- _DATA BELOW_:
--------------------------------------------------

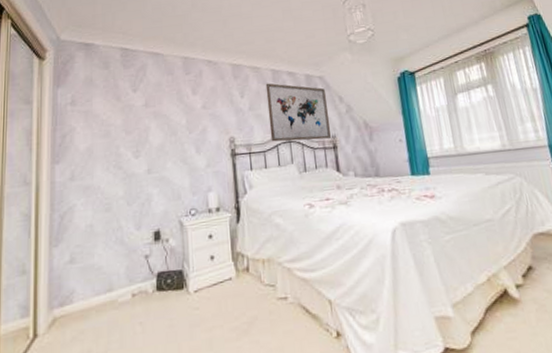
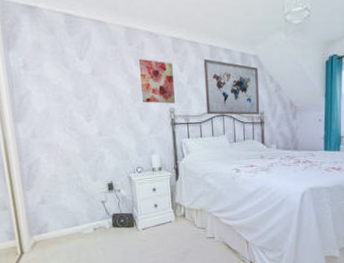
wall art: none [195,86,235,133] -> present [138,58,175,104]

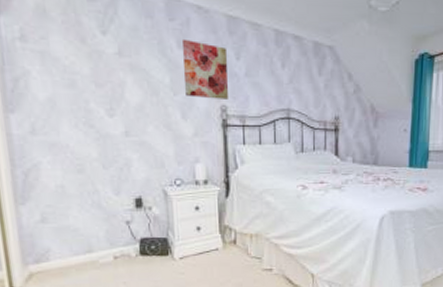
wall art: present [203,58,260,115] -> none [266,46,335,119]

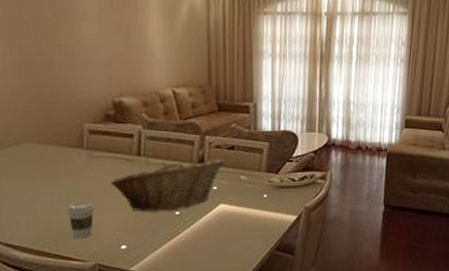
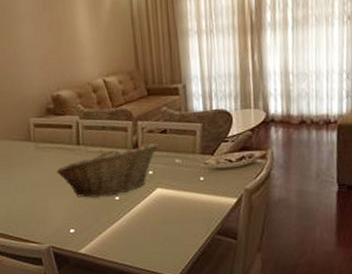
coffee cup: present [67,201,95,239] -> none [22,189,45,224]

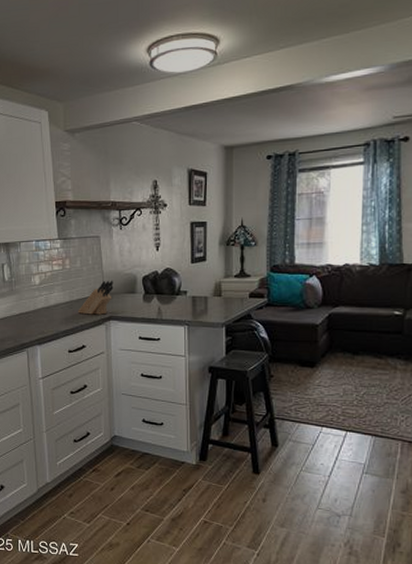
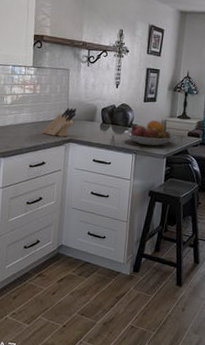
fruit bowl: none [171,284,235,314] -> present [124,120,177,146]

--------------------------------------------------

- _ABOUT THIS EXERCISE_: Set down all of the material word for word, minus its pictures.

- _YOUR SOLUTION_:
wall art: none [195,86,235,133] -> present [138,58,175,104]

wall art: present [203,58,260,115] -> none [266,46,335,119]

coffee cup: present [67,201,95,239] -> none [22,189,45,224]

fruit bowl: none [171,284,235,314] -> present [124,120,177,146]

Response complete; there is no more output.